INPUT RECORDS:

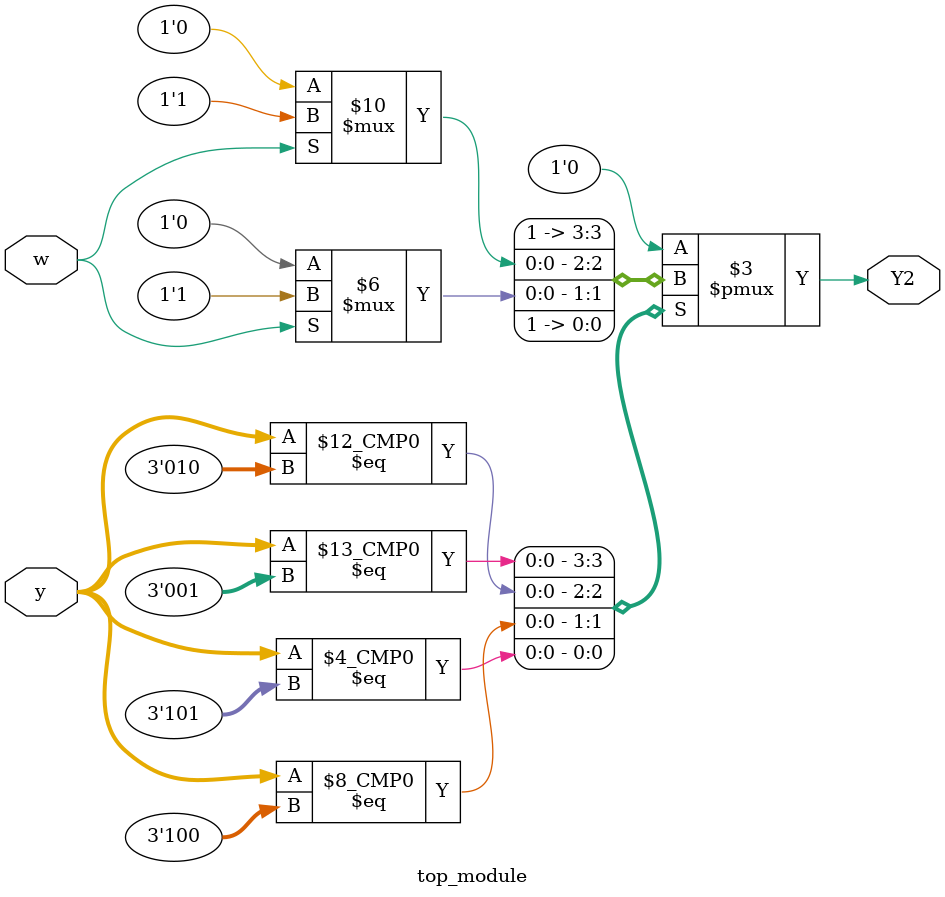
<source format=v>
module top_module (
    input [3:1] y,
    input w,
    output reg Y2);
    parameter a=3'b000;
    parameter b=3'b001;
    parameter c=3'b010;
    parameter d=3'b011;
    parameter e=3'b100;
    parameter f=3'b101;
    always @(*) begin
        case(y)
        b:Y2<=1;
        c:begin
            if (w) begin
                Y2<=1;
            end
            else begin
                Y2<=0;
            end
        end
        e:begin
            if (w) begin
                Y2<=1;
            end
            else begin
                Y2<=0;
            end
        end
        f:Y2<=1;
        default:Y2<=0;
        endcase
    end
endmodule


</source>
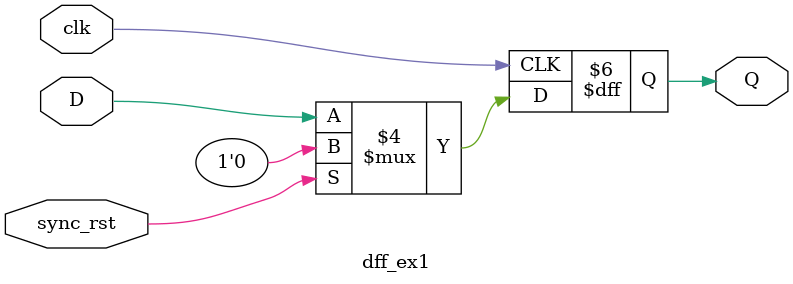
<source format=v>
/*
    D flip flop
    Rising edge DFF with Synch Reset
    
    Synch reset means it will only be active at the rising or falling edge of the clock 
*/
`timescale 1ns / 1ps
module dff_ex1(
    input D,
    input clk,
    input sync_rst,
    output reg Q
    );
    always @(posedge clk) begin
        if(sync_rst == 1'b1)
            Q <= 1'b0;
        else
            Q <= D;
    end
endmodule
</source>
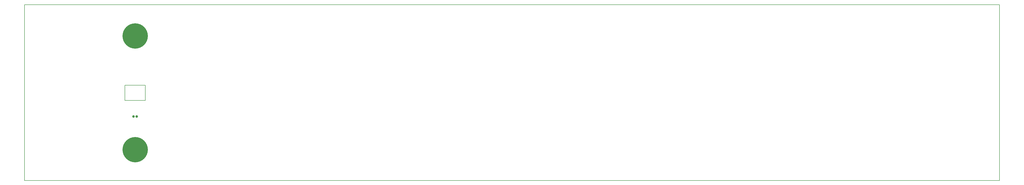
<source format=gtl>
G04*
G04 #@! TF.GenerationSoftware,Altium Limited,Altium Designer,19.0.10 (269)*
G04*
G04 Layer_Physical_Order=1*
G04 Layer_Color=255*
%FSLAX25Y25*%
%MOIN*%
G70*
G01*
G75*
%ADD10C,0.00591*%
%ADD14C,0.39370*%
%ADD15C,0.03937*%
D10*
X195079Y163977D02*
X226575D01*
Y187599D01*
X195079D02*
X226575D01*
X195079Y163977D02*
Y187599D01*
X39370Y39370D02*
Y312992D01*
X1551181D01*
Y39370D02*
Y312992D01*
X39370Y39370D02*
X1551181D01*
D14*
X210827Y87205D02*
D03*
Y264371D02*
D03*
D15*
X213287Y138977D02*
D03*
X208366D02*
D03*
M02*

</source>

ACTIVITY: Write only the number of lines in the data where the word "always" occurs.

THE ANSWER: 2